▸ EXERCISE REQUIREMENTS:
State how many lines in the material below contain the string "values". Give only the number.

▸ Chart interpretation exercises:
——————————

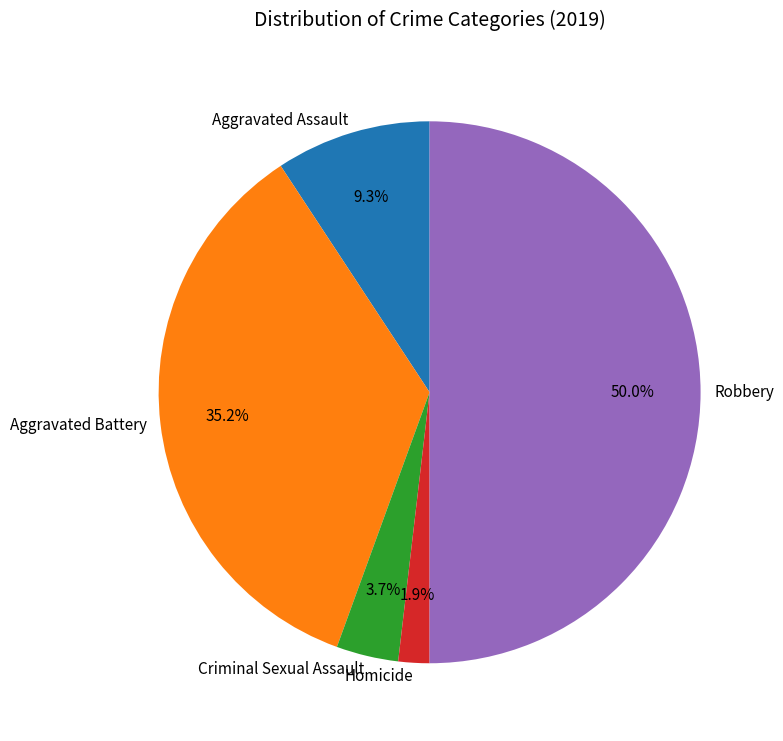

Does Criminal Sexual Assault account for over 50% of the chart?

No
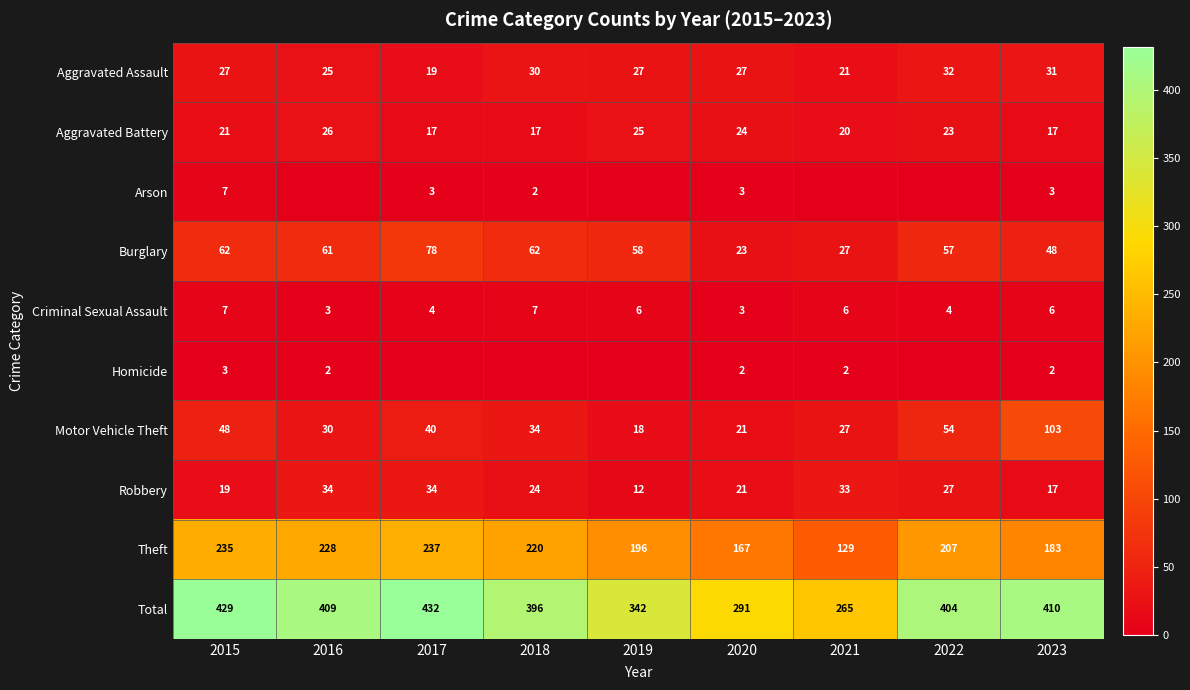

What is the spread (max minus min) of values at 2023?

408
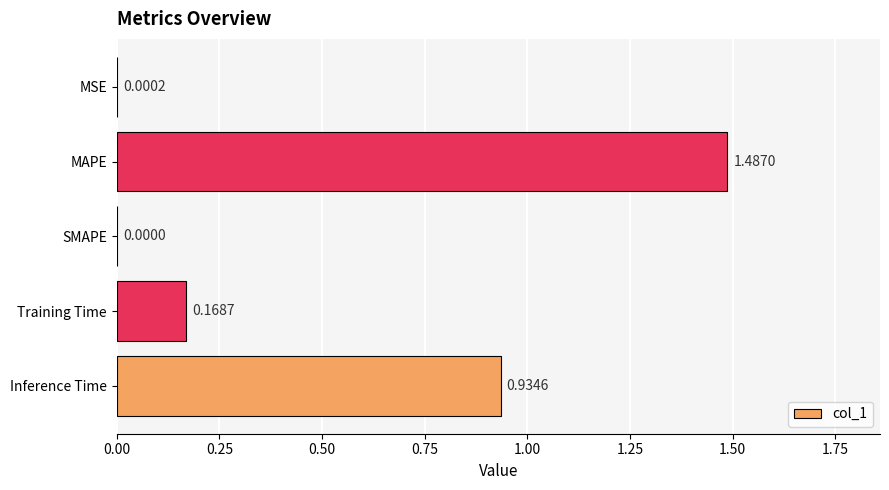

What is the sum of all values?

2.6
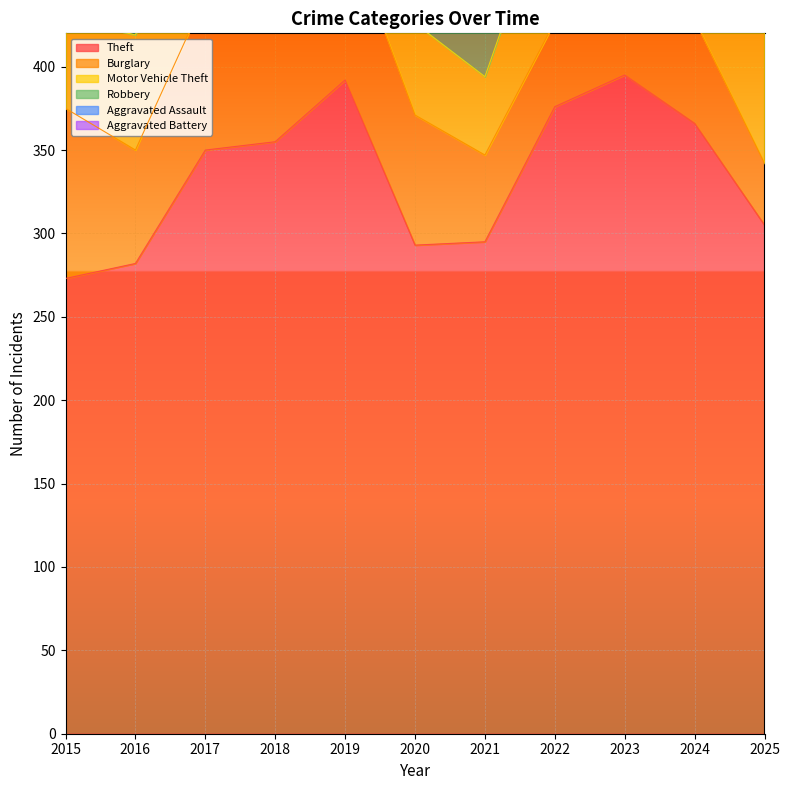

How many values in the Robbery series exceed 42?

5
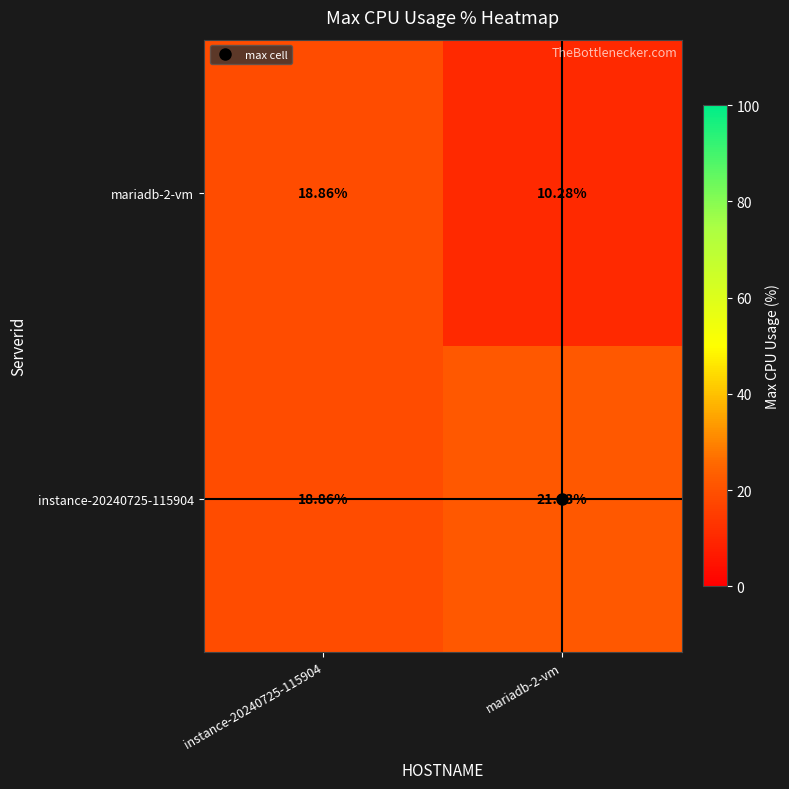

Is the value of mariadb-2-vm at mariadb-2-vm greater than the value of instance-20240725-115904 at instance-20240725-115904?

No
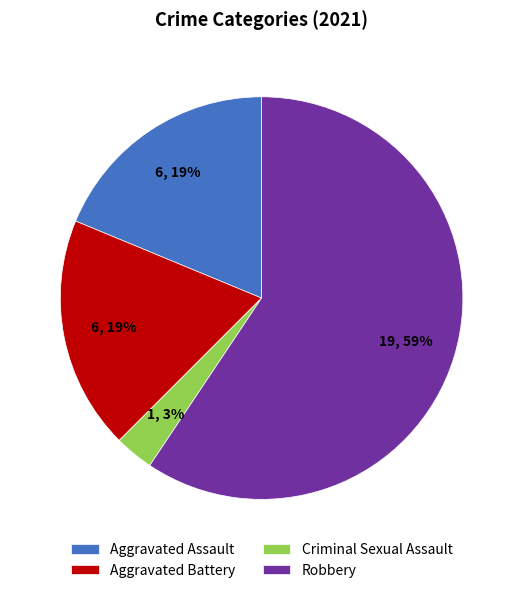

Count the number of slices in the pie.

4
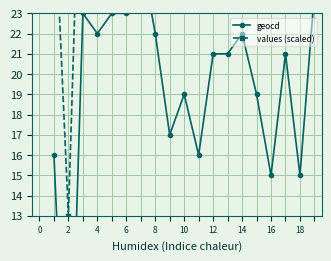

What is the difference between the second highest and second lowest values in the geocd series?

9.0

——————————

▸ RESULT BELOW:
4